En 1750, le canal de l'areine s'écroula rue Sur la Fontaine. Le Conseil de la cité en avertit les arniers, le baron de Waleffes et consorts, et les requit de pourvoir à la réparation (2). Ils n'en voulurent rien faire, affirmant que ces travaux ne leur incombaient pas. Le baron de Bulow, qui dirigeait là une manufacture, leur intenta un procès, ainsi qu'à la Cité. Celle-ci, du fait que le canal appartenait aux arniers auquels les maîtres de fosses bénéficiées par l'areine payaient le cens, déclaraient avec raison n'avoir pas à intervenir, financièrement au moins. Cependant, elle finit, le 28 octobre 1752, par accorder un subside "sans tout préjudice et sans conséquence (3)." Trois ans plus tard, la section de cette areine la plus rapprochée de la Meuse servait d'égout (4).
Jusque dans le XIXème siècle, l'areine Gersonfontaine est demeurée aux mains des membres de la famille Curtius, ou plutôt de familles alliées. Elle domine les concessions de l'Aumônier et de La Haie, à Liège, ainsi que celle de l'Espérance, à Montegnée. Elle démerge la Besseline, la Veinette et la Grande Veinette.

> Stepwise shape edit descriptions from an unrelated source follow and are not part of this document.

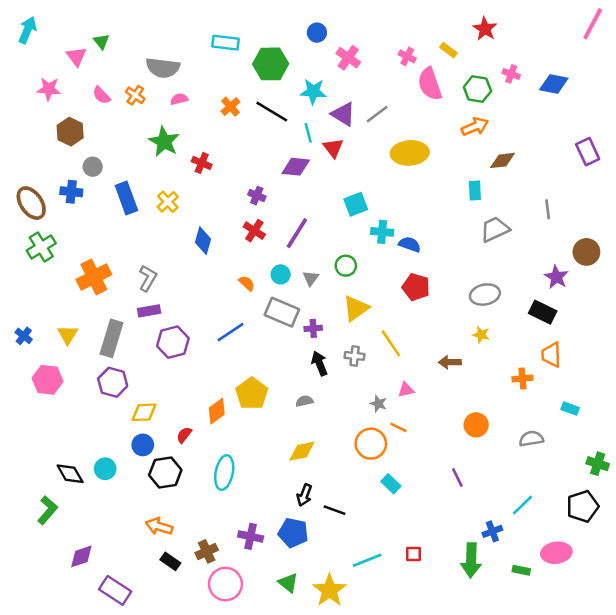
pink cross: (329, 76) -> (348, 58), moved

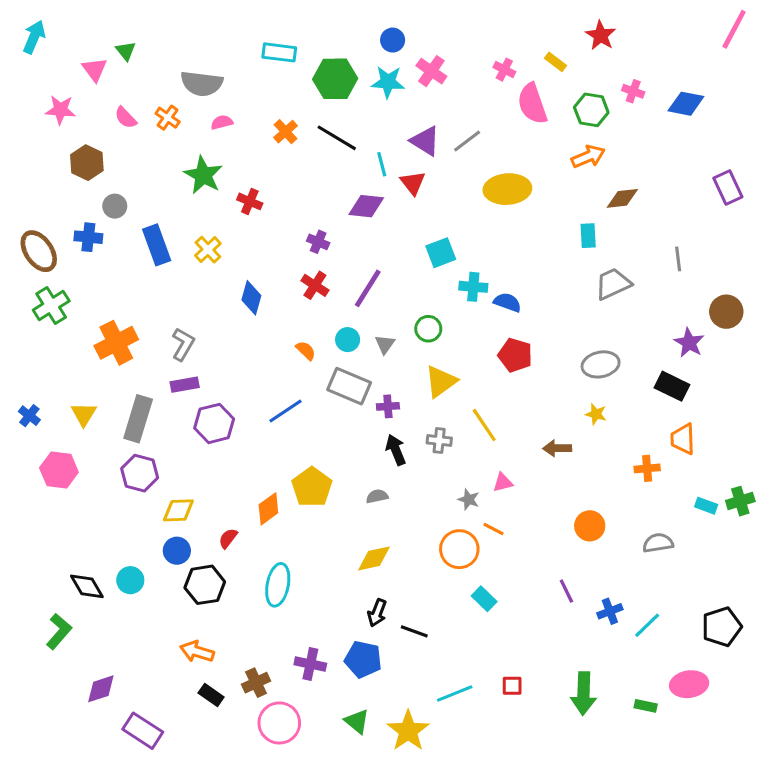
cyan star: (313, 91) -> (388, 82), moved
green cross: (598, 464) -> (740, 501), moved, turned -35
blue cross: (492, 531) -> (610, 611), moved

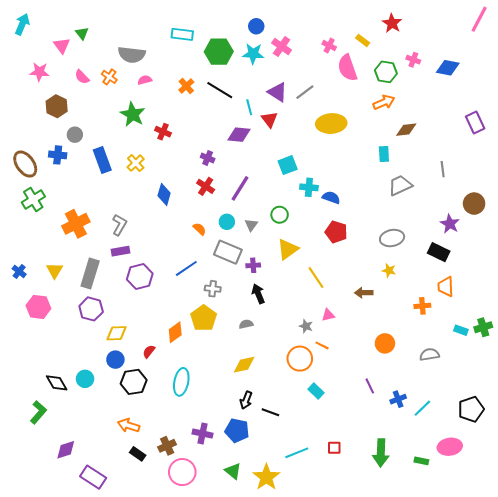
gray cross: (439, 440) -> (213, 289), moved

Bon nombre de lecteurs n'auront point manqué de se demander pourquoi, en des temps où l'eau potable faisait défaut à Liége, le produit aquifère de Gersonfontaine n'a pas été affecté à l'alimentation publique, au lieu d'être versé dans le canal de la Sauvenière, comme de nos jours encore. M. l'ingénieur Lambert Brouhon en a expliqué la raison en 1897 : "cette areine, disait-il, est située à un niveau trop bas pour que ses eaux puissent être directement utilisées sur la voie publique ou dans les habitations particulières." Sans doute, Grati écrivait l'an 1676 que, par le moyen de Gersonfontaine, "tout le quartier de l'Isle pourra estre bénéficié de fontaines, toutes les fois que la Cité trouvera bon de continuer la dépense déjà commencée". Sans doute encore, le plan de cet ancien bourgmestre, plan annexé à ce travail (n° IX), laisse croire par son tracé, que cette areine alimentait la fontaine du Perron, en Vinâve d'Ile; mais, à propos de cette fontaine, j'aurai l'occasion de montrer que de Grati, en l'occurrence, à versé dans l'erreur, que cette fontaine n'a jamais reçu sa nourriture de Gersonfontaine.
(1)
On trouvera de nombreux renseignements sur les houillères bénéficiées,
du côté de Saint-Gilles, par l'areine Curtius, dans le Mémoire
pour de Grady, de Montmorency et Potesta, contre Massillon, frères et Houtain.
(2)
Recès du Conseil de la cité, reg. 1750, fol. 175.
(3) Ibidem,
reg 1752-1753, fol. 83 et 157.
(4) Ibidem, reg. 1755-1756, fol. 46 et 54.